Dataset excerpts
--- --- ---

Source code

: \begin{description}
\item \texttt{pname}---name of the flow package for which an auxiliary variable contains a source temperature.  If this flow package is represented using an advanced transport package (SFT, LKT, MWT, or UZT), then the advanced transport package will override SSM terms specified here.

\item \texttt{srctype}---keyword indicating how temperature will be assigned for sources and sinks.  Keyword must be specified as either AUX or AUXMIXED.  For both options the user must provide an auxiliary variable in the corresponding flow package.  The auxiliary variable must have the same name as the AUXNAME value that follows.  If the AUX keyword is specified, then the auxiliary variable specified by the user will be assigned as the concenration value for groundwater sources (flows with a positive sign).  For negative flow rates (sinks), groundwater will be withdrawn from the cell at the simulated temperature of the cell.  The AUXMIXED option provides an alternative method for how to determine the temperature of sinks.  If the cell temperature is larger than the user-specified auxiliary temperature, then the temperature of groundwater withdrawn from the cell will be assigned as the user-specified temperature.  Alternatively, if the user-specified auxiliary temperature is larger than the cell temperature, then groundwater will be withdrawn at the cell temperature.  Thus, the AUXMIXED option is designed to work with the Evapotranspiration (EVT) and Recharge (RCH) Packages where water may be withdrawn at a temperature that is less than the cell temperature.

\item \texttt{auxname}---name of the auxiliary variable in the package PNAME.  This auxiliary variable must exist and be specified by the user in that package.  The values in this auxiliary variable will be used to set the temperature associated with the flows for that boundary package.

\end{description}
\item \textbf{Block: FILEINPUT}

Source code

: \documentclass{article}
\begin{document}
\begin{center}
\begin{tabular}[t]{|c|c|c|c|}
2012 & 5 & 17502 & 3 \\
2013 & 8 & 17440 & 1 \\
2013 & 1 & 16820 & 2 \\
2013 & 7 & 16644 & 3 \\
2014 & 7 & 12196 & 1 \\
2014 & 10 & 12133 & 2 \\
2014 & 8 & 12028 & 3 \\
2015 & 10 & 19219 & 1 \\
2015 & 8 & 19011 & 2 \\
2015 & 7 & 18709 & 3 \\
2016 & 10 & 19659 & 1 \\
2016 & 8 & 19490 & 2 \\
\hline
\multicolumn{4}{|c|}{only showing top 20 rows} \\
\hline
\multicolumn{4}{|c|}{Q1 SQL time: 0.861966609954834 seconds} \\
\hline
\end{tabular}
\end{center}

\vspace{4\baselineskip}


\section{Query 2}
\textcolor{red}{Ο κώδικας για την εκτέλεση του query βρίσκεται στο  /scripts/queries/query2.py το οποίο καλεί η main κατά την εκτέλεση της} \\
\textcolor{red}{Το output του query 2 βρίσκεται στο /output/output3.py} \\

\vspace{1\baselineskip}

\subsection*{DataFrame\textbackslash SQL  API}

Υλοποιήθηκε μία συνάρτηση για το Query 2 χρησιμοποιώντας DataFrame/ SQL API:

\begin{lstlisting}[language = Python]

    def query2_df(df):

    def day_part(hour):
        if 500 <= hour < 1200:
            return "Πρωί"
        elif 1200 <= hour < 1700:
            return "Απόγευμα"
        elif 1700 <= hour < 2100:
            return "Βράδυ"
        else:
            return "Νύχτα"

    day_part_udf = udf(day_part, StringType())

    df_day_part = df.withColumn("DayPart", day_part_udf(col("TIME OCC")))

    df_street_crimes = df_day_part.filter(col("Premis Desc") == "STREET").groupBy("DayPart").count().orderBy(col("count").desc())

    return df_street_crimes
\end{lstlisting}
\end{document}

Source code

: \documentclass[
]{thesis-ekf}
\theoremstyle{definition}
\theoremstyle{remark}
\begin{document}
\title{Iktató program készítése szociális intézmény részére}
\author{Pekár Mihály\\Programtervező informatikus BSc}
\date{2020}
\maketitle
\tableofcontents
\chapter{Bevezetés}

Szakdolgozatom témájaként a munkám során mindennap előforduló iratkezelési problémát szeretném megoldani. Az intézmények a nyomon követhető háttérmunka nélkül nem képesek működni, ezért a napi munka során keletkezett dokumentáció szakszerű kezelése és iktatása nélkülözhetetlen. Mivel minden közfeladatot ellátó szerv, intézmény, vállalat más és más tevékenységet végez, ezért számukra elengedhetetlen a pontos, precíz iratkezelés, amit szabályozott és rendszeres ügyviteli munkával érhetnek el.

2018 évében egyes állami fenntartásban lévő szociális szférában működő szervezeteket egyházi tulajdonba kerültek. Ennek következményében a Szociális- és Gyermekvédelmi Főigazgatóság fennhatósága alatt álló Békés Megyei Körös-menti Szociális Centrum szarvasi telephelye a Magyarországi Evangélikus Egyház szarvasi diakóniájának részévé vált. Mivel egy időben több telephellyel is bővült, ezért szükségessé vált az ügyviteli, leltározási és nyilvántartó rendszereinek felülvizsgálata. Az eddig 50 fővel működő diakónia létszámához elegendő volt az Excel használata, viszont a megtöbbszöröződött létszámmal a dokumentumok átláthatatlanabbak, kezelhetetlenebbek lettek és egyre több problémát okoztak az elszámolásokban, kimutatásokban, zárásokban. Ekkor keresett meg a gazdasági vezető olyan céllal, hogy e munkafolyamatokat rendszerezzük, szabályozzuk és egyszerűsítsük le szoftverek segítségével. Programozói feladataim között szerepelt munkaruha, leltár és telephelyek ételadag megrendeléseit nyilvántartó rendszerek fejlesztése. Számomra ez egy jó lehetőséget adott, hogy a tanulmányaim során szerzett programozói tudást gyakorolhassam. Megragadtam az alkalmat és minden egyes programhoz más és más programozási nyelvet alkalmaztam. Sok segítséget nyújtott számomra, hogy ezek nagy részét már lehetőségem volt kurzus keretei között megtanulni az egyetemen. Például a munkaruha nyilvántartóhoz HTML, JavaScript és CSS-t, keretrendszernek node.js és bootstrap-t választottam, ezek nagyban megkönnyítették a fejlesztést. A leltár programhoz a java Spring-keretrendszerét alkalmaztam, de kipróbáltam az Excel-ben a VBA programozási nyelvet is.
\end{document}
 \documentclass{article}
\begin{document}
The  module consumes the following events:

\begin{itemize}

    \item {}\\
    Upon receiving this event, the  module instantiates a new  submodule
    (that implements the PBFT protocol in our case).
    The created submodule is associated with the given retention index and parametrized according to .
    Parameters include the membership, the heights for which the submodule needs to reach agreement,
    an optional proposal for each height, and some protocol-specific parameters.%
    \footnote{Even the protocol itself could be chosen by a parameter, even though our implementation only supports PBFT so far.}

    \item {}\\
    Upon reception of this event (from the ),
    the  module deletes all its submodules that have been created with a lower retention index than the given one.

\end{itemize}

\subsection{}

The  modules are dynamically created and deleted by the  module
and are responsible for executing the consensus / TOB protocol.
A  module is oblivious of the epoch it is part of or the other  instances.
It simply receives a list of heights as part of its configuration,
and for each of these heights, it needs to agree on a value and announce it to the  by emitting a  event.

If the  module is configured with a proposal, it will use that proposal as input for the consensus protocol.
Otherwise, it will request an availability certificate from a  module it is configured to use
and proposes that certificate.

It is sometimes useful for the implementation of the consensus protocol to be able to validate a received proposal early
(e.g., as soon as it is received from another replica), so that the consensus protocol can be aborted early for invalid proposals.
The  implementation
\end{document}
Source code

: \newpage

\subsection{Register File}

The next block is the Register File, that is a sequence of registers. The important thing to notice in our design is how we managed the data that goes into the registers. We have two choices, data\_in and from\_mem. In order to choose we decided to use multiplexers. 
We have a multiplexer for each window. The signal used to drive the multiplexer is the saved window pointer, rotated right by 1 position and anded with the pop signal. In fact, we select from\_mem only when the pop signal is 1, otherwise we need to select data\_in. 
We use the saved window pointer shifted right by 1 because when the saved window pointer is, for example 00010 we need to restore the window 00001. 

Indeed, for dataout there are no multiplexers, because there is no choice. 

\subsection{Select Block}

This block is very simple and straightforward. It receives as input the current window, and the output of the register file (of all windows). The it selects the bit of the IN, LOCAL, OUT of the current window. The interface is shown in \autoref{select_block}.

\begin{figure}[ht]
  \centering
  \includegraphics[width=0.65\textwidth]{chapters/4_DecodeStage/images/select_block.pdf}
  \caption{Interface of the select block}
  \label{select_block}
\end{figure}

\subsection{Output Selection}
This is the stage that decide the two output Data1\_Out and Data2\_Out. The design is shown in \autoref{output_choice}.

--- --- ---

What you are asked to do
Only a number is wanted here: how many lines in the entries contain the word "configured"?

Reply
2